The ruse was successful, and Broughton then suggested that the officer “steal” some family pearls, for which he would also claim the insurance. The officer at first refused. Broughton told him that the pearls would be left in the glove compartment of his car outside a restaurant, and he could please himself. The officer changed his mind, and again Broughton collected the insurance. Windishgraetz described Broughton to Connolly as a man who thought himself above the law; he was bored and now thought he could commit the perfect murder. Jack Block added to this by saying that Lee Harragin, the son of the former Attorney-General who prosecuted the case, had told him that Broughton had gone up to his father after the case and said, “Bad luck, old boy, you knew I did it, and I knew I did it, but you couldn’t prove it.”

Block said that Broughton was acquitted because Scotland Yard, to whom the spent bullet found in the car had been sent, had said that it was not fired from one of Broughton’s registered guns, but later had wired to say that they had made a mistake. By then it was too late. Broughton had been acquitted.

Block also told Connolly of a local rumour that pointed to Alice de Janzé as a suspect. A contemporary and neighbour of Alice, Mrs. Eileen Leslie-Melville, had agreed to look after Alice’s house while she went away for a few days, some months after the murder. In her absence her houseboy came to Mrs. Leslie Melville and produced a revolver which, he said, he had found by a bridge, under a pile of stones on Alice’s land. Mrs. Leslie Melville took the gun and said nothing. It lay around in her house for several years afterwards. Quentin Crewe had heard this story, too, from her son, Jock Leslie Melville, and had reported it in his column.
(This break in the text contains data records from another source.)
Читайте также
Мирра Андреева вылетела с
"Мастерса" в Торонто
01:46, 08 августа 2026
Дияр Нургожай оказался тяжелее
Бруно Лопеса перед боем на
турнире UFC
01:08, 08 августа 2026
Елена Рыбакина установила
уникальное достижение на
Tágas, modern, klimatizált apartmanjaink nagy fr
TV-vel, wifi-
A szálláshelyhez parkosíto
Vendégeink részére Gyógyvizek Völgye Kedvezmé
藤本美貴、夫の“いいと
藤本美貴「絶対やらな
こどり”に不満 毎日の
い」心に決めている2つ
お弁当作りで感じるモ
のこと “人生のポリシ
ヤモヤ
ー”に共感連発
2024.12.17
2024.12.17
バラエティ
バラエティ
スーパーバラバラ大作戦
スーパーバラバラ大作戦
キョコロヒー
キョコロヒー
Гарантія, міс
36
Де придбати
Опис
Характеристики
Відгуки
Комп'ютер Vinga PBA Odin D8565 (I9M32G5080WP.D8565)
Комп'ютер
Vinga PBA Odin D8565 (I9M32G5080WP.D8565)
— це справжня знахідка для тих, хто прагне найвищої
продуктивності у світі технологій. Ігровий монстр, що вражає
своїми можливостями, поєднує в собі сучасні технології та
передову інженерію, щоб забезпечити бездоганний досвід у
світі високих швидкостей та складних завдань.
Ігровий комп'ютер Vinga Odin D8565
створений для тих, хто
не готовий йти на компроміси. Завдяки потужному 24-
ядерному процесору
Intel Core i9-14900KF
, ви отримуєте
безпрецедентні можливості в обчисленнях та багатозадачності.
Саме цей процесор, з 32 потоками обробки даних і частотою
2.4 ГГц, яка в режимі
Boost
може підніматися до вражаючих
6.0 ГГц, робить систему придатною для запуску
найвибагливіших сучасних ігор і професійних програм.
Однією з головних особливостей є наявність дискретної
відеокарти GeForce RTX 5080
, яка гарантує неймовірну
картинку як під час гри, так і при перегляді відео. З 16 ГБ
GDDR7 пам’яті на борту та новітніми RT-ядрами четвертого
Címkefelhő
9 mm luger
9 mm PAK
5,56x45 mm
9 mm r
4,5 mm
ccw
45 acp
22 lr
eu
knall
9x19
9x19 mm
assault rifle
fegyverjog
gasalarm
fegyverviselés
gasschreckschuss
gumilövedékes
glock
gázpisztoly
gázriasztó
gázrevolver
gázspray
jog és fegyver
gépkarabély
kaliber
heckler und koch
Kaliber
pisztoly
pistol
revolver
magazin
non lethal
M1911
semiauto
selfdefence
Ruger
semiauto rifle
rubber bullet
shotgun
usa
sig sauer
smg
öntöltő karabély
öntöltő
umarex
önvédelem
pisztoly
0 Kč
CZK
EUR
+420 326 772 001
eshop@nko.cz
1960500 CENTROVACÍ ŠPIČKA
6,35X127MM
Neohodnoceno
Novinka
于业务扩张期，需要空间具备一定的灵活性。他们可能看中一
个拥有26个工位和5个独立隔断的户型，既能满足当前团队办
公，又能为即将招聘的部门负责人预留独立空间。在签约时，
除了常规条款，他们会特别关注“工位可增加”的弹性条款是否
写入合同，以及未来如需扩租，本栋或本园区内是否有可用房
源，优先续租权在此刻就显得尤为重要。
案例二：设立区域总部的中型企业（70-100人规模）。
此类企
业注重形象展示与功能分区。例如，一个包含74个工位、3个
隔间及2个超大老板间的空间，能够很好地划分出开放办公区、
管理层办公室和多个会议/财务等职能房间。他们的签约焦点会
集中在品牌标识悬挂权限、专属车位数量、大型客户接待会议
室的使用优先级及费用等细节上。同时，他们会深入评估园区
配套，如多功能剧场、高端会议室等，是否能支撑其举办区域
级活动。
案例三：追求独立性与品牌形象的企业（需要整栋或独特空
Connolly met Kaplan, Broughton’s solicitor, on the day after these conversations. Kaplan immediately corrected two of the rumours: Broughton had indeed approached Harragin in the courtroom after the trial, but
what he said to him had nothing to do with the case. Kaplan would not divulge what it was. He added that no bullet had been sent to Scotland Yard, but Churchill, the ballistics expert, was asked if a Colt could be “broken.” (Soames had said in evidence, and it was crucial for Broughton, “I think it was a gun that broke, but I am not sure”—describing the weapon that Broughton had used in the shooting practice on his farm. It was believed that in all Colts the cylinder swung out from the frame sideways.) Although the Colt company had sent a wire to say that all Colts had five grooves and a left-hand rifling in the barrel, this particular question had never been put to them. Churchill had replied by cable that there
were
such Colts which broke for re-loading, but the telegram was not produced in court. There was no proof of authorship and it was rejected as inadmissible.